That Cyborg is a Gentleman, a tale in two parts

The Afternoon Gentlmen is surely one of those bands that gained a shitload of attention in a  very short time. This is their third 7″ and they already released three collection releases (two tapes and the Pissedography CD/LP), played at Obscene Extreme and planned a good bunch of upcoming releases. They start this split EP with a bunch of samples of people saying good afternoon and after that, here they go! Powerviolence is the word and the Gentlemen deliver five songs of their signature frantic and blistering fast spastic hardcore. The main influences I can find are Spazz and a bit of Crossed Out, even if the former is the way stronger. Fast drumming, brain melting riffing and vocal dualism are just some of the ingredients of the music of this band. I really like the fact that the bass is strong and you clearly hear it through the mix, adding power to the songs, without dragging back the amaziong guitar work. Vocals are very various, divided between a wild and shrieking scream (which is the most used one), a classic low gorilla bark in the old Weekend Nachos way and an ultra chocking screaming that gives a weird feeling of anxiethy and air gasping. The classic mix usually delivered by The Afternoon Gentlemen is here and if you liked their previous efforts, you’ll love this one.

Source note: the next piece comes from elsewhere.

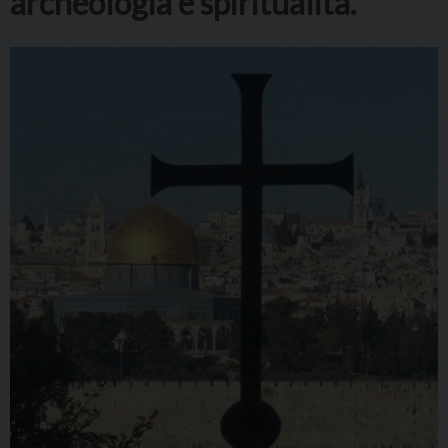
archeologia e spiritualità.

I think that it can be easily put aside their amazing debut EP Pissed Again and that it’s just a little bit better then their split with OSK. Anyway, this is a band that deserves all your attention for the future and, please, please, keep an eye open for their upcoming splits with Suffering Mind and Chiens. I think this Leeds based band is one of the best new ones around these days and everything they do is way over the bar of average. Great side, great band. Oh, and the hip hop segment at the beginning of Boozejoggler is pure class. Total early 90’s Cali PV worship. Grab this record and pay those guys a can of beer!

On the flipside we find Cyborg, from Chicago. There is an incredible lack of informations about this band on the net and on the record, all I know is that they feature two members of Weekend Nachos, one of them being John on vocals. Their style is a fast and simple classic powerviolence, not so far from the early efforts of the Nachos (Torture and Punish & Destroy, for example) and all the first wave of classic PV bands, just like No Comment with an Infest twist in the less heavy parts. Music is mostly on the fast side of powerviolence, with some breakdowns here and there that makes clear the origin of some band members. There’s only a strong slow part at the end of the last song, We’re Not Nation Of Ulysses, but that’s not enough to add the classic “sludgy parts” section in this record’s analysis. John way of singing is different from his classic one, even if in some parts he reminded me his work on Worthless. He usually uses a higher vocal tone, sticking more to a classic hardcore singing instead of a pure powerviolence one. His acid high growl is not so far from the Andrew Beattie’s one. This side is fast, strong and widely enjoyable, with a lot of hooks and memorable vocal lines. There’s even a songs which talks about an episode from The Simpsons (Bonestorm -which is also a PV band from England!-) and quotes the Thrillhouse nickname. Yes, The Simpsons nerd here. This side is a very good one and, in my opinion, is a good improvement from the Demo tape/7″. I like the fact that you can hear some Weekend Nachos’ influences here but the bands are still clearly separated and recognizable.

This 7″ features and amazingly good artwork by Moving Parts Collective, as all the Afternoon Gentlemen’s records, plus an obi strip. I have the special edition with a different additional artwork limited to 50 copies, released by RSR.


~ by petetheripper on December 5, 2011.